The story
Te encuentras en un rincón privilegiado del Bosque de Chapultepec, justo en el número 51 de Paseo de la Reforma. Detente un momento y observa cómo la arquitectura parece emerger de la propia tierra, fundiéndose con los fresnos y encinos que nos rodean. Este es el Museo Tamayo Arte Contemporáneo, una joya del brutalismo mexicano que es, en sí misma, una pieza de arte habitable.
Inaugurado en 1981, este edificio es el resultado del genio de los arquitectos Teodoro González de León y Abraham Zabludovsky. Si miras con atención las paredes, notarás ese concreto cincelado con grano de mármol que se ha vuelto un sello distintivo de la Ciudad de México. Los arquitectos diseñaron el museo no como una caja cerrada, sino como una serie de volúmenes que respetan los niveles del terreno, creando esos taludes cargados de vegetación que parecen pendientes naturales.
El edificio no se impone al bosque; se esconde y se revela entre las hojas. Pero, ¿quién fue el hombre detrás de esta visión? Rufino Tamayo, el pintor oaxaqueño que conquistó el mundo con sus texturas y colores cósmicos, tenía un sueño muy específico.
A diferencia de otros grandes artistas que buscaban la gloria personal, Tamayo no quería un museo para exhibir únicamente su propia obra. Junto a su esposa Olga, dedicó décadas a coleccionar piezas de los artistas internacionales más importantes de su tiempo, desde Picasso y Miró hasta Rothko y Francis Bacon. Su objetivo era que el pueblo de México pudiera conocer el arte de vanguardia mundial de primera mano, sin tener que cruzar el océano.
Al caminar hacia la entrada, nota cómo la luz juega un papel fundamental. Los grandes ventanales y los tragaluces cenitales permiten que el bosque entre al museo. Es un espacio que respira.

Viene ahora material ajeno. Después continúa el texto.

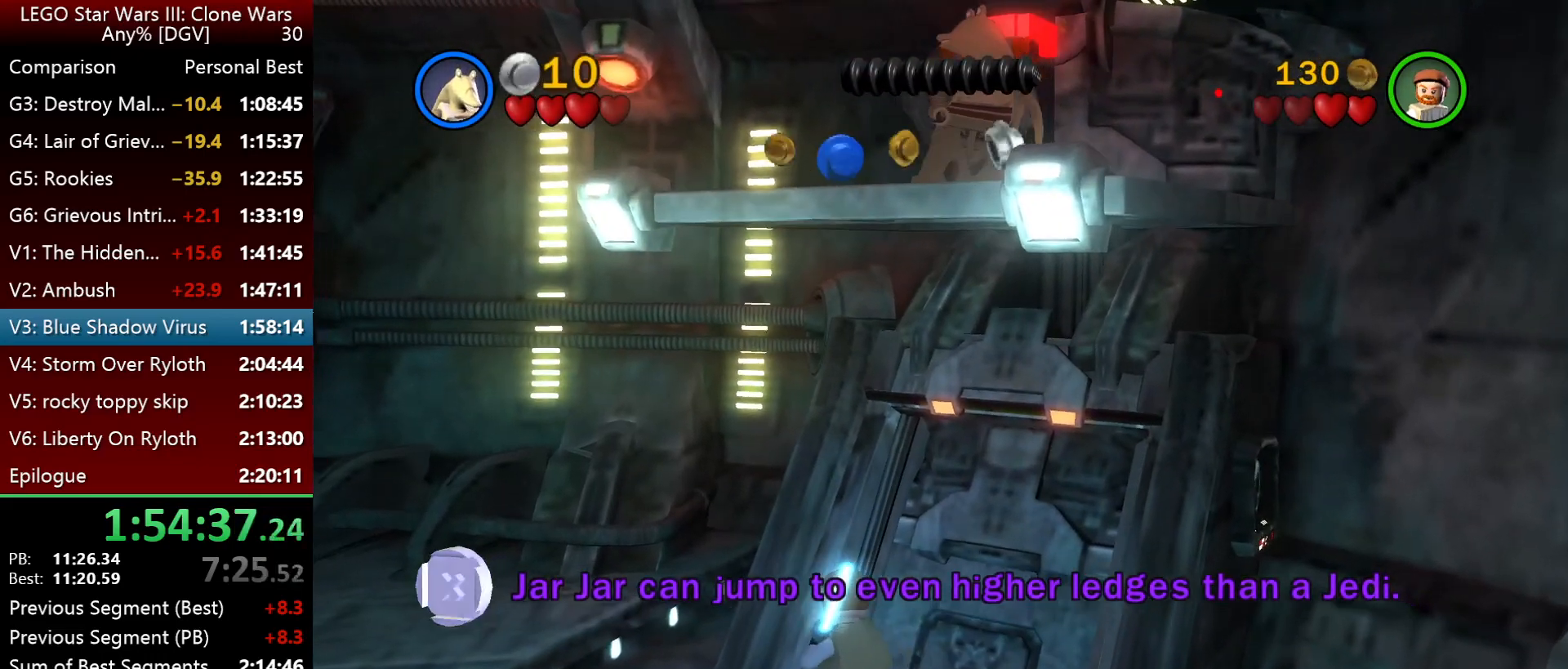
{"keys": [], "events": [[17, "l", "down"], [184, "i", "up"], [184, "l", "up"], [317, "minus", "down"], [417, "minus", "up"]]}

Cuando cruces el umbral, te recibirá un patio central bañado en luz natural que cambia según la hora del día, recordándonos que el arte y la naturaleza son indisolubles. Este lugar también cuenta una historia de tenacidad. Fue el primer gran museo en México financiado con fondos privados antes de pasar a ser administrado por el estado, marcando un hito en la gestión cultural del país.

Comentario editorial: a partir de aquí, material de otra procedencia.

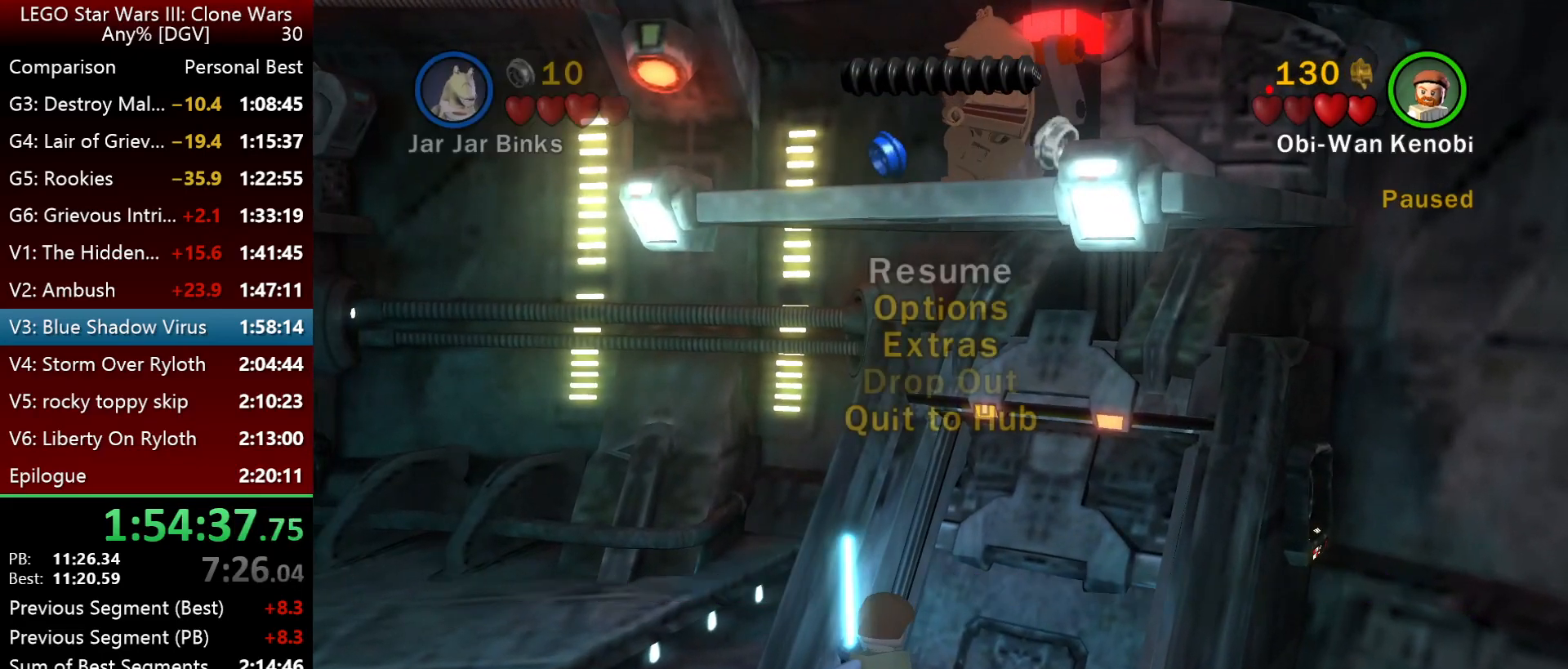
{"keys": [], "events": [[184, ".", "down"], [317, ".", "up"]]}
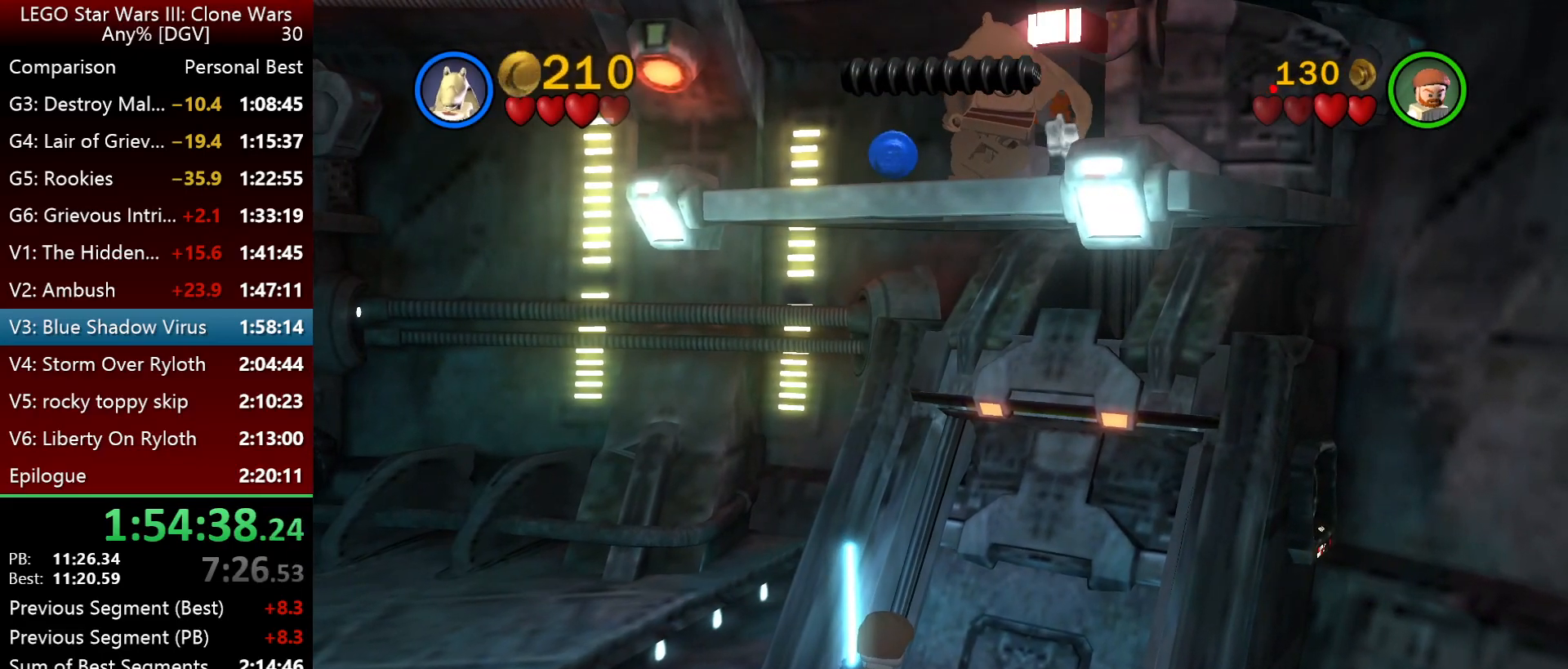
{"keys": ["i", "l"], "events": [[317, "i", "down"], [317, "l", "down"]]}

En 1982, apenas un año después de abrir, el diseño arquitectónico recibió el Premio Nacional de Ciencias y Artes, consolidándose como un triunfo de la modernidad. Hoy, el Tamayo sigue siendo un faro de experimentación. No es solo un repositorio de cuadros, sino un centro de ideas vibrantes que desafían nuestra percepción.
Te invito a que camines por sus rampas, que sientas la textura rugosa de sus muros bajo tus dedos y que te permitas perder la mirada en el horizonte verde de Chapultepec que se asoma por sus esquinas. Estás en el lugar donde el México ancestral y el arte global se dan la mano bajo la sombra de los árboles. Disfruta de la caminata.